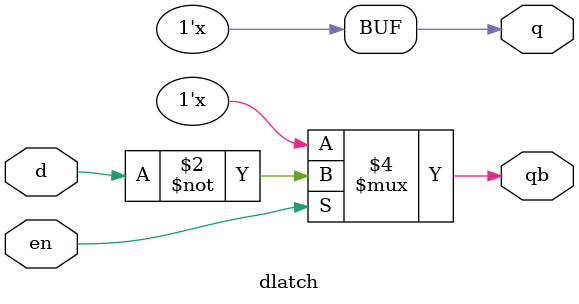
<source format=sv>
module tstdlatch; //test-bench
reg d,en;
wire q,qb;
// dlatch ff(en,d,q,qb); // Assuming instantiation of a D latch module
initial
begin
d = 1'b0;
en = 1'b0; // Latch disabled
end
always #4 en =~en; // Enable toggles every 4 time units
always #8 d=~d; // Data toggles every 8 time units
initial $monitor($time," en = %b, d = %b, q = %b, qb = %b ", en,d,q,qb);
initial #40 $stop;
endmodule
module dlatch (en,d,q,qb);
input d,en;
output q,qb;
reg q,qb;
always begin
if(en)
begin
q <= d;
qb <= ~d;
end
else
qb <= 1'bx;
q <= 1'bx;
end
endmodule
</source>
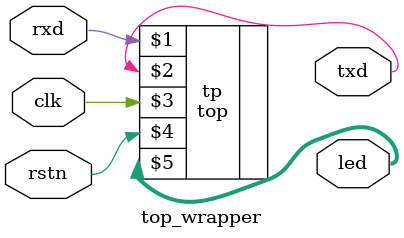
<source format=v>
`timescale 1ns / 1ps
`default_nettype none

module top_wrapper (
	input wire rxd, output wire txd, input wire clk, input wire rstn,
	output wire [7:0] led);

	top tp(rxd, txd, clk, rstn, led);

endmodule

</source>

→ **What the exercise asks**
Please copy, exactly and only, the lines of the listing that run from the one holding "always #8 d=~d;" through its last line, and exclude pictures.

→ **Solution for this problem**
always #8 d=~d; // Data toggles every 8 time units
initial $monitor($time," en = %b, d = %b, q = %b, qb = %b ", en,d,q,qb);
initial #40 $stop;
endmodule
module dlatch (en,d,q,qb);
input d,en;
output q,qb;
reg q,qb;
always begin
if(en)
begin
q <= d;
qb <= ~d;
end
else
qb <= 1'bx;
q <= 1'bx;
end
endmodule
</source>
<source format=v>
`timescale 1ns / 1ps
`default_nettype none

module top_wrapper (
	input wire rxd, output wire txd, input wire clk, input wire rstn,
	output wire [7:0] led);

	top tp(rxd, txd, clk, rstn, led);

endmodule

</source>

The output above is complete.